Attacks on villages in Maungdaw Township, Rakhine State, based on interviews with Rohingya refugees in Bangladesh, August 30, 2017 to September 5, 2017

Yasin Ali

Yasin Ali, 25, said that Burmese security forces attacked his village of Reka Para on August 27. Prior to the attack, tensions had been building in Reka Para and neighboring Rohingya villages as local Rakhine harassed and abused them for months. Ali said: “They would come around to us and say, ‘This is not your land. Don’t cultivate this land, and don’t dare take the food growing on it.’ If we went near their lands, they would beat us with sticks.”

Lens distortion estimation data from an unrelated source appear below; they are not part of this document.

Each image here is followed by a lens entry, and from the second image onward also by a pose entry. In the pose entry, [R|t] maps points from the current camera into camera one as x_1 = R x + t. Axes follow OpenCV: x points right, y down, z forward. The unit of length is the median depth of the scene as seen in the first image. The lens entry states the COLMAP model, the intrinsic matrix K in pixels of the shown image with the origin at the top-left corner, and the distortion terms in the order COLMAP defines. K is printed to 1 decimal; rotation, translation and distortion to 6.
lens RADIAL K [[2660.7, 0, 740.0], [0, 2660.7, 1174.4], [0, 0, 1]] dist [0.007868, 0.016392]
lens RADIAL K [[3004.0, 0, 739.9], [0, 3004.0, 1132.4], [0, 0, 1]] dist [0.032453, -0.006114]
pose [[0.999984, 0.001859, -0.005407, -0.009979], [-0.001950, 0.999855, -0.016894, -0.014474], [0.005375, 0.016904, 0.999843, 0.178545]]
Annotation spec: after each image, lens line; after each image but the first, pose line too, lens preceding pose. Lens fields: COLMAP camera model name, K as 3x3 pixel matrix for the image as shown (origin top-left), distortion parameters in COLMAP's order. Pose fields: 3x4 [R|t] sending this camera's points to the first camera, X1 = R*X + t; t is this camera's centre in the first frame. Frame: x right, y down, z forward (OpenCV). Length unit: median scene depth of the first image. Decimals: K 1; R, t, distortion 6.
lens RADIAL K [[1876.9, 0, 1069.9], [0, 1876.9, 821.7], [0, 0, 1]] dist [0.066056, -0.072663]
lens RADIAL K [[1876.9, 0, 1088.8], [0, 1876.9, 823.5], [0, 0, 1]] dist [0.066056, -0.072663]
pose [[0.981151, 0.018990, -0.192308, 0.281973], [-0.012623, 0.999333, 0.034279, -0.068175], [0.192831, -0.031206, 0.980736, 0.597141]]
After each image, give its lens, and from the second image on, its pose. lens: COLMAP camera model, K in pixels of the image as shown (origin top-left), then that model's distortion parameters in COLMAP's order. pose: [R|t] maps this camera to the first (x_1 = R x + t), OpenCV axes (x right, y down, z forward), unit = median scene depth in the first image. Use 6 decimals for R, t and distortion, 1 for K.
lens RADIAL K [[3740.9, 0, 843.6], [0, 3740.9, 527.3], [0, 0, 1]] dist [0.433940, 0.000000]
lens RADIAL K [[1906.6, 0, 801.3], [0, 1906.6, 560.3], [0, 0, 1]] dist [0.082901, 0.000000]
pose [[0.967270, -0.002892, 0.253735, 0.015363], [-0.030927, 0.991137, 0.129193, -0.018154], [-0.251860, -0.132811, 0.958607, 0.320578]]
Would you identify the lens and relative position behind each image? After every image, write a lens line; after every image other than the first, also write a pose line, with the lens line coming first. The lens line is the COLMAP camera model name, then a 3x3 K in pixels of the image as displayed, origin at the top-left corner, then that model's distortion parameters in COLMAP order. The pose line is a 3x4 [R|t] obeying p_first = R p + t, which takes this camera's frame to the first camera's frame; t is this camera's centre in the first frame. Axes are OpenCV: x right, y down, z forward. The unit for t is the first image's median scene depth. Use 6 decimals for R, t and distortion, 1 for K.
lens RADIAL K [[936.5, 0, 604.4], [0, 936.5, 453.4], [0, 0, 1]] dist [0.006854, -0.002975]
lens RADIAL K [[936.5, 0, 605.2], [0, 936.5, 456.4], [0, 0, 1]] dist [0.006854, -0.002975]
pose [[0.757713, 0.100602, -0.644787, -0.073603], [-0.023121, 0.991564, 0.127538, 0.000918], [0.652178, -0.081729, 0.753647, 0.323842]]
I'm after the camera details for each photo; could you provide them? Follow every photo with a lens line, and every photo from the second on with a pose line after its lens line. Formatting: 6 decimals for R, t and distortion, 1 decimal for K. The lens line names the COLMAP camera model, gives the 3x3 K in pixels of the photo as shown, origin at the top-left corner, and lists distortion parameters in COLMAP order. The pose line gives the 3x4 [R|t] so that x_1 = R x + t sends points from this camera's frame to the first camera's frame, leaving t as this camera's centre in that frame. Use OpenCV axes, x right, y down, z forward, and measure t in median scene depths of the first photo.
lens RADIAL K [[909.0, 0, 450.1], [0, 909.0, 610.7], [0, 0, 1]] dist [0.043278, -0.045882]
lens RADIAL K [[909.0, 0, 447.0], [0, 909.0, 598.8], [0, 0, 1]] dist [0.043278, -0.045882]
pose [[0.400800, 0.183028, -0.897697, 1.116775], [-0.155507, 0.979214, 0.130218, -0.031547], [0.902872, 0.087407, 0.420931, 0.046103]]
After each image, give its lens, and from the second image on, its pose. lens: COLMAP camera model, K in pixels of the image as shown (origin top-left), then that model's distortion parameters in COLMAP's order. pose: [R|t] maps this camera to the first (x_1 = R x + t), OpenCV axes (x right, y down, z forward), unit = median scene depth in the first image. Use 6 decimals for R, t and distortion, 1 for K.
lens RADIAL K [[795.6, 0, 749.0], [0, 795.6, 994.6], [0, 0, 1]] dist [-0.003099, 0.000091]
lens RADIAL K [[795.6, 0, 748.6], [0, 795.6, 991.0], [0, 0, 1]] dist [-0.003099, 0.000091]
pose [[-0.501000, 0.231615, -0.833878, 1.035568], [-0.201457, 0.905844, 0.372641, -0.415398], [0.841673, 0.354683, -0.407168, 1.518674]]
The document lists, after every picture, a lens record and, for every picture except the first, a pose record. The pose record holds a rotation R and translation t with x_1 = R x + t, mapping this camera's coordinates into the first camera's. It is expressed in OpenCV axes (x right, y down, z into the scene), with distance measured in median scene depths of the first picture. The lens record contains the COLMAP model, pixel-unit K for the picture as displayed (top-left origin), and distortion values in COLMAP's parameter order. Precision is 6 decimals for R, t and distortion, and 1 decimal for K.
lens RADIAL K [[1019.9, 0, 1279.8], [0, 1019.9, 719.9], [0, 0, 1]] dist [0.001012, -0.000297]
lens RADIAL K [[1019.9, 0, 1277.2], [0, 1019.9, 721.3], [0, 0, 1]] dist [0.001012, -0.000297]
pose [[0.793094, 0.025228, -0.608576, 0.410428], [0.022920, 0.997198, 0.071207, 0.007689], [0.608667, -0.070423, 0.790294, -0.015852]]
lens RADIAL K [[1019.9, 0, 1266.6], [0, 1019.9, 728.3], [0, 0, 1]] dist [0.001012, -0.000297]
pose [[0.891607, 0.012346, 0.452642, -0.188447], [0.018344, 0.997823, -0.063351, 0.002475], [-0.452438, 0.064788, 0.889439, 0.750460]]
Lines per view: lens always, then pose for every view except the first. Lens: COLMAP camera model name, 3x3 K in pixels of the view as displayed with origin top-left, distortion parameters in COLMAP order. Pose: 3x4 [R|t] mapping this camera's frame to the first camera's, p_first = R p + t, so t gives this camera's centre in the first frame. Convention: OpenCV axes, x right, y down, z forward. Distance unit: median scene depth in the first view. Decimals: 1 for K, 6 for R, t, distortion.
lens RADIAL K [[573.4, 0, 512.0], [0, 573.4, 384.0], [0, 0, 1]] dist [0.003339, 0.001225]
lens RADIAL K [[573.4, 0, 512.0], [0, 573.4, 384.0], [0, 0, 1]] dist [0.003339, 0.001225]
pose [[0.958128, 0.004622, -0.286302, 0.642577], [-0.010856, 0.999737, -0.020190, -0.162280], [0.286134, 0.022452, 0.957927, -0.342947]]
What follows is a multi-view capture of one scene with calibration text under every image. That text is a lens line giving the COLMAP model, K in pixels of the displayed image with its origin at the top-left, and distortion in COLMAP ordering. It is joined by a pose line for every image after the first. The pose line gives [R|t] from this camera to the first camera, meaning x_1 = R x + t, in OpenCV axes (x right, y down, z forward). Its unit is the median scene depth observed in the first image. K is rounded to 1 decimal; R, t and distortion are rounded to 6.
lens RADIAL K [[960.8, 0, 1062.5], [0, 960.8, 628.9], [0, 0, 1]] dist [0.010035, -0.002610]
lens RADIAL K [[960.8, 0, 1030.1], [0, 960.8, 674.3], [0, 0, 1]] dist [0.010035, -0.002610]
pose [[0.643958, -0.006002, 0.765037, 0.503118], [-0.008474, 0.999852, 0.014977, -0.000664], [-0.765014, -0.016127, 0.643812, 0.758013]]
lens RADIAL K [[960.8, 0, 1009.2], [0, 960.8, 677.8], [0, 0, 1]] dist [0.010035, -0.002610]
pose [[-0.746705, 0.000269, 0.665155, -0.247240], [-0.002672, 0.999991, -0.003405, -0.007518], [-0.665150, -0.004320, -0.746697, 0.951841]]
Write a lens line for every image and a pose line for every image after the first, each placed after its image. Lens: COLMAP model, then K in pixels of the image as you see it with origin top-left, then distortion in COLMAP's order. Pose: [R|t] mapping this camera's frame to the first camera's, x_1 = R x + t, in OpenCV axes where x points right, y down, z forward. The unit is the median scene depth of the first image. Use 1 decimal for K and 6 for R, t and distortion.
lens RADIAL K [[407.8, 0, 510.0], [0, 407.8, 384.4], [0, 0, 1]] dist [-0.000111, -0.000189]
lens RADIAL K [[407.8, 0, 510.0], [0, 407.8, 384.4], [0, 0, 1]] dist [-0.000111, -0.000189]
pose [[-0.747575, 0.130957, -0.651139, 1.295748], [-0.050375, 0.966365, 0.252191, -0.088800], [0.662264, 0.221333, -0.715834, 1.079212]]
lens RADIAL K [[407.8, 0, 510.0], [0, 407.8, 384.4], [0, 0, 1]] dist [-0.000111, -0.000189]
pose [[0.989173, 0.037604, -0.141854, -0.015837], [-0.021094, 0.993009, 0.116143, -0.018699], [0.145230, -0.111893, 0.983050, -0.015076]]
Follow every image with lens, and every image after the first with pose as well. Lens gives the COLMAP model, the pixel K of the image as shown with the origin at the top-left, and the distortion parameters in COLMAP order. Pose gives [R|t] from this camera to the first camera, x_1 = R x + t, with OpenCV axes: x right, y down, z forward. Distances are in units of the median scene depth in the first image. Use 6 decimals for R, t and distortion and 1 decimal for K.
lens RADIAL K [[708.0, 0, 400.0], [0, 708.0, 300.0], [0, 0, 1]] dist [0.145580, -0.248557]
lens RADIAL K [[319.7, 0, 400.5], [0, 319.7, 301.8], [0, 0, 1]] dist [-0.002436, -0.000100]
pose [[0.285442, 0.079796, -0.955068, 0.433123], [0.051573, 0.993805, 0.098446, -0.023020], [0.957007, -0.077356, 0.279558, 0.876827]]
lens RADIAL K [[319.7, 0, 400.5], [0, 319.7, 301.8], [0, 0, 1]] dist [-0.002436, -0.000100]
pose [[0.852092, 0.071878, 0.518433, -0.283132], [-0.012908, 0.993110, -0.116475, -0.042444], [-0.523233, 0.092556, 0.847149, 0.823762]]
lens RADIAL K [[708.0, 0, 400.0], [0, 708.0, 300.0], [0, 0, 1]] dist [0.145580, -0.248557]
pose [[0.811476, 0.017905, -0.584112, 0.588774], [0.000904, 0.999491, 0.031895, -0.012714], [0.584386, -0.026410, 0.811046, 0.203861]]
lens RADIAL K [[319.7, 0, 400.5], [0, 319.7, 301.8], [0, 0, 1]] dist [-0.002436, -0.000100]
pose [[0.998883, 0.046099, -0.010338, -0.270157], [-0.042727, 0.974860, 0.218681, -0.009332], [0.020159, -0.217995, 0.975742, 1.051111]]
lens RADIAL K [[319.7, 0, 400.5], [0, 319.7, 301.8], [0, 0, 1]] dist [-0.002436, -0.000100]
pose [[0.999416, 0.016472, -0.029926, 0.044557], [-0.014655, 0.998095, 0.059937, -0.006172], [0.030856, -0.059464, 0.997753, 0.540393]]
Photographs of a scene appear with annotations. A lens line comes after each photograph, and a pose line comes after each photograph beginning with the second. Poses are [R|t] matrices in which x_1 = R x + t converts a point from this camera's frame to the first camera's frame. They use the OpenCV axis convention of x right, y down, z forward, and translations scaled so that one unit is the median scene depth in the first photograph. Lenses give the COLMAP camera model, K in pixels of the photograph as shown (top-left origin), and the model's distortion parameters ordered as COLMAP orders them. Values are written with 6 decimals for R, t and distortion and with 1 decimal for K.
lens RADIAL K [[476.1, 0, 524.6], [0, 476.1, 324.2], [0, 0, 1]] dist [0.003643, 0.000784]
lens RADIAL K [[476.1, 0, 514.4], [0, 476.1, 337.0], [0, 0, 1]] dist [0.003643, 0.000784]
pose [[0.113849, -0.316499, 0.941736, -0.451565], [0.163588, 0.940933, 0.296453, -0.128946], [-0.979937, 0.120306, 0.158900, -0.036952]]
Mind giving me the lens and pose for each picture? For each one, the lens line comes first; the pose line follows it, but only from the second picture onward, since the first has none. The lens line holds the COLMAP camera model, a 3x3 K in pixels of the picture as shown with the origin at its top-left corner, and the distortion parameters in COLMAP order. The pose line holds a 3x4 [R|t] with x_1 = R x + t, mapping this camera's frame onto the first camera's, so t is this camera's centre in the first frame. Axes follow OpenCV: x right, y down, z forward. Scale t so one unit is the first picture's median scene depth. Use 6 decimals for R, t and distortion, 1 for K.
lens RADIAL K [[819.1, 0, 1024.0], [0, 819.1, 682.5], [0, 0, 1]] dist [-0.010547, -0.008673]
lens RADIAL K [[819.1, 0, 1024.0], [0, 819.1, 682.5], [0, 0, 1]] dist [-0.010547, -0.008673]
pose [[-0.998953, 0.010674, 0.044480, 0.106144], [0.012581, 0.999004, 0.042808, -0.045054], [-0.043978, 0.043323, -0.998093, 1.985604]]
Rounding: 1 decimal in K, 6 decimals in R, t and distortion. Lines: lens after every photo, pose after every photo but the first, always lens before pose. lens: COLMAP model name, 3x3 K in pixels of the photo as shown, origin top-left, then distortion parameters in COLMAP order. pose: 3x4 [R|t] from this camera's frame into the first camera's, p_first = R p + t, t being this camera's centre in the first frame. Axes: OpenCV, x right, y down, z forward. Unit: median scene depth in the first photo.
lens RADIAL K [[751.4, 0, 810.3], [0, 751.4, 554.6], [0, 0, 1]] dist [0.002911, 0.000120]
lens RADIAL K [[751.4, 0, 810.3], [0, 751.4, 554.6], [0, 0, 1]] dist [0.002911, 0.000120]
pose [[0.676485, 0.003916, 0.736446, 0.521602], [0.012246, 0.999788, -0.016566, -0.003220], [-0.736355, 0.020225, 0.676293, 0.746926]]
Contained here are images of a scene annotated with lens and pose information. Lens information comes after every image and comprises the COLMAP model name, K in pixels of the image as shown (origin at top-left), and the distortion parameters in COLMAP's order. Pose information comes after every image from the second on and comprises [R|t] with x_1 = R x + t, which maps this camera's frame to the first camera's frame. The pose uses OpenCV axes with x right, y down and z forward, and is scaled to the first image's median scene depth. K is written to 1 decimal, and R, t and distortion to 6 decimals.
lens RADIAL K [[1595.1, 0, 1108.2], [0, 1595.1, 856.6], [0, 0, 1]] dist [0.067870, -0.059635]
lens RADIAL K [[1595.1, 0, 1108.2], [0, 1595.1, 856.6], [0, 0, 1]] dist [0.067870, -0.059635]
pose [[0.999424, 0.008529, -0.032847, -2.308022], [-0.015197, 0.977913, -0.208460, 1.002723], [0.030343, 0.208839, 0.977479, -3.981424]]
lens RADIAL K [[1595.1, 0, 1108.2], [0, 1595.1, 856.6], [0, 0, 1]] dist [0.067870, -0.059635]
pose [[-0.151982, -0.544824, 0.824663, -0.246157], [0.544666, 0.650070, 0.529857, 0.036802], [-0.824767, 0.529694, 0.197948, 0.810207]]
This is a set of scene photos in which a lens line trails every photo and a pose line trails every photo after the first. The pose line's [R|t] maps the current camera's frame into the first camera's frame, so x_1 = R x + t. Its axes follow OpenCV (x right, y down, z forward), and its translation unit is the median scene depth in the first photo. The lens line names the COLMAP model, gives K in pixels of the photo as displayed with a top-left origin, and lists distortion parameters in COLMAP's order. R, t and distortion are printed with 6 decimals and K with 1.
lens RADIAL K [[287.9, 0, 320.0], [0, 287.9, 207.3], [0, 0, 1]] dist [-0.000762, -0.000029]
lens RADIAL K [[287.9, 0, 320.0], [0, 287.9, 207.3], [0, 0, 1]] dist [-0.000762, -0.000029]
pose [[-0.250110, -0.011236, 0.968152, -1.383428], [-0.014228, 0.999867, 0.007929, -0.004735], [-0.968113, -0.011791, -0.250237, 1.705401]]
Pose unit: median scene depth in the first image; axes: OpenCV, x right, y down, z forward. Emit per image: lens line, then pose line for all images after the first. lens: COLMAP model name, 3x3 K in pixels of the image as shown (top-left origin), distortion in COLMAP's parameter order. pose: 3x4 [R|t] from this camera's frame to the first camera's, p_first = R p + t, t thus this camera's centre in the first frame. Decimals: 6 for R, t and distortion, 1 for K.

During the August 27 attack, all the villagers went into hiding. Ali said the women and children were sent further away to seek shelter, while the men stayed close by to wait out the attack in the hopes that they could quickly return to the village after the soldiers left. He said he hid by the roadside, about half a kilometer from where the soldiers made their approach. He heard what sounded like mortar shells hitting the village: “I heard boom boom boom, and then I saw the houses just collapse.” After a while, he saw the soldiers advance toward the village, and from his vantage point, he saw that they were carrying small arms and what looked like light machine guns. He also said he saw a mortar system on the shoulder of a soldier, and some apparent mortar rounds the size of a grapefruit.

Ali said that when the soldiers entered the village, they started shooting indiscriminately. He and the other men from the village then decided to run away into the hills for shelter. From the hills, he saw a helicopter painted olive green circle his village four times, and saw something being dropped from the helicopter after which the houses in the village caught fire.

Ali and his family walked to Bangladesh and were allowed to enter by the border guards. They arrived on August 31, and at the time Ali spoke with Human Rights Watch, they were waiting outside trying to sort out where they could get shelter.

Momena

Momena, 32, fled her village of Kirgari Para on August 26 with two of her three children. She said that soldiers had previously attacked the village during the military operations in late 2016, but the situation in her village had settled down since then. She described the events that prompted her to flee:

I heard the sounds of fighting around 4 p.m. on Friday [August 25]. There was a lot of noise, worse than before. I saw them [the soldiers] myself as they entered my village. I don’t know how many there were but it looked like a lot to me. I fled with the other villagers and we sheltered in the jungle overnight. When I returned to the village the next morning, after the soldiers had left, I saw about 40 to 50 villagers dead, including some children and some elderly. All had knife wounds or bullet wounds – some had both. My father was among the dead; his neck had been cut open. I was unable to do last rites for my father, I just fled.

Momena said she had to leave her husband and 10-year-old son behind. She has had no news of them since then. Her husband has no mobile phone and other villagers she is in contact with have heard no news of either of them. She heard that her mother is alive but has no idea where she is or how she is.

From her vantage point while hiding in the jungle, Momena said she could see some of the houses in her village burning at night. She believes soldiers set fire to the houses as a warning to the villagers.

Momena said she did not know of any armed Rohingya militants in the village. She had heard some youth in the village talking about resisting, but she never saw anyone take any action on this, there was just talk. She said many young Rohingya men fled into the jungle after the attack.